The comprehensive scope of the bill prompted House Rules Committee Ranking Minority Member Tom Cole (R-OK) to remark during debate that, “this is a bill that’s about preserving the present Democratic majority. It is a bill by the majority, for the majority, and is intended to entrench the majority in power for years to come.”
And House Administration Committee Ranking Minority Member Rep. Rodney Davis (R-IL), who managed opposition presentations during the floor debate, focused on the provision that diverts funds paid by corporations on a multitude of federal fines to campaign donations for congressmen.
“The Democrats’ number one priority is a bill that funds their own campaigns. H.R. 1 would launder corporate dollars through the Treasury and use those dollars to publicly fund congressional campaigns. Based on the 2020 fundraising numbers, that creates access to more than $7 million in public funds to bolster my colleagues’ campaign coffers by providing a 6-to-1 funding match to small donations.

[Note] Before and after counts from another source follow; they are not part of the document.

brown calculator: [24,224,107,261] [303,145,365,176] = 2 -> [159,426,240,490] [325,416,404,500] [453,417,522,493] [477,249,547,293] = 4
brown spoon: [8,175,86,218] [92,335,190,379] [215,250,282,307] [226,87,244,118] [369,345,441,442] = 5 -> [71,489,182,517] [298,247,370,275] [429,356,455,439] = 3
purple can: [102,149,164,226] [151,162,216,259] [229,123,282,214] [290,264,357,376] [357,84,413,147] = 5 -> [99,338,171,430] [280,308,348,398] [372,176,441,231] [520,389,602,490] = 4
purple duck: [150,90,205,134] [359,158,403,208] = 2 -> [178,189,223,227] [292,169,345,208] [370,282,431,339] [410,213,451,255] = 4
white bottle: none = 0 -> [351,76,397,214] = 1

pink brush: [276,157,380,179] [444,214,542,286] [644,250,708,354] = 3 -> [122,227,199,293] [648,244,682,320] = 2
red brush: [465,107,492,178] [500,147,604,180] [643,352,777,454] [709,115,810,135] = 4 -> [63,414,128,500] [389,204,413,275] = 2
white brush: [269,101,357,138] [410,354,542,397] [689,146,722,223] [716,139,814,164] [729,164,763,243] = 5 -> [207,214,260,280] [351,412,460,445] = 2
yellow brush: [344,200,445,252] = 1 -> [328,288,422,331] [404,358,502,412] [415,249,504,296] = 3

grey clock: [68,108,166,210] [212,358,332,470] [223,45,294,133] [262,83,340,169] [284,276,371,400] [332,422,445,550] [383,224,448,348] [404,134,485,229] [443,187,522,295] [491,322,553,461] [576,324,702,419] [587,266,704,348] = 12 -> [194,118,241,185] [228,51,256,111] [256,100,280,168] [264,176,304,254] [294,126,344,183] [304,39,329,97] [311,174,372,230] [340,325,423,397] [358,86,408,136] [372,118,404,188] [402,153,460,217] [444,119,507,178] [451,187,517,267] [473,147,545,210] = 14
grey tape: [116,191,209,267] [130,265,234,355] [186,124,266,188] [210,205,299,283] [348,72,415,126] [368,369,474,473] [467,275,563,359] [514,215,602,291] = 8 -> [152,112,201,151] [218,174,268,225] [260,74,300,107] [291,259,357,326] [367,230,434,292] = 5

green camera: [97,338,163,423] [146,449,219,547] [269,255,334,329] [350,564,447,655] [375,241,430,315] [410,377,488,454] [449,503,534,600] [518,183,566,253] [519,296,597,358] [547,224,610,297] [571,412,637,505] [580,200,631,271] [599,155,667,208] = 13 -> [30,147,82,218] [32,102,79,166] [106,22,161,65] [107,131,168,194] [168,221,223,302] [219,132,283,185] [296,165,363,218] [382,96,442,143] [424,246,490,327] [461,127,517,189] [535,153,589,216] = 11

“I know when I speak with my constituents back home, establishing a program that helps me acquire more money for my campaign is not what they think the federal government should be working on,” Davis said.
The House spent most of Tuesday and into Wednesday debating 56 amendments approved by the Democratic leadership for floor consideration. Only seven of the 56 were introduced by Republicans.
One of the amendments was introduced by Rep. Ayanna Pressley (D-MA) and would have mandated that 16- and 17-year-olds be allowed to register and vote in federal elections. The Pressley amendment was defeated, while all but a handful of the other amendments were approved.
The huge HR1 measure was rushed through the House by Speaker of the House Nancy Pelosi (D-MD) and House Majority Leader Steny Hoyer (D-MD) with minimal committee hearings or markups.
The bill’s supporters outside of Congress were drawn mainly from progressive non-profit advocacy groups, Democratic campaign activists, labor unions, environmentalists and Silicon Valley corporations.
Opponents of the measure outside of Congress included the National Disability Rights Network that worried about increased use of paper ballots, a coalition of 130 non-profits that oppose being forced to disclose the names of donors, 16 Secretaries of States and other state election administration officials, and nine former FEC commissioners.
A nearly identical bill passed the House in 2019 but went nowhere in the then-Republican-controlled Senate. This time around, passage in the Senate remains uncertain as the upper chamber is split evenly between the two parties, leaving Vice-President Kamala Harris to break ties.
But if Republicans filibuster the proposal, as seems likely, Senate rules require 60 votes to “invoke cloture,” which limits debate to 30 hours and then requires a vote on final passage.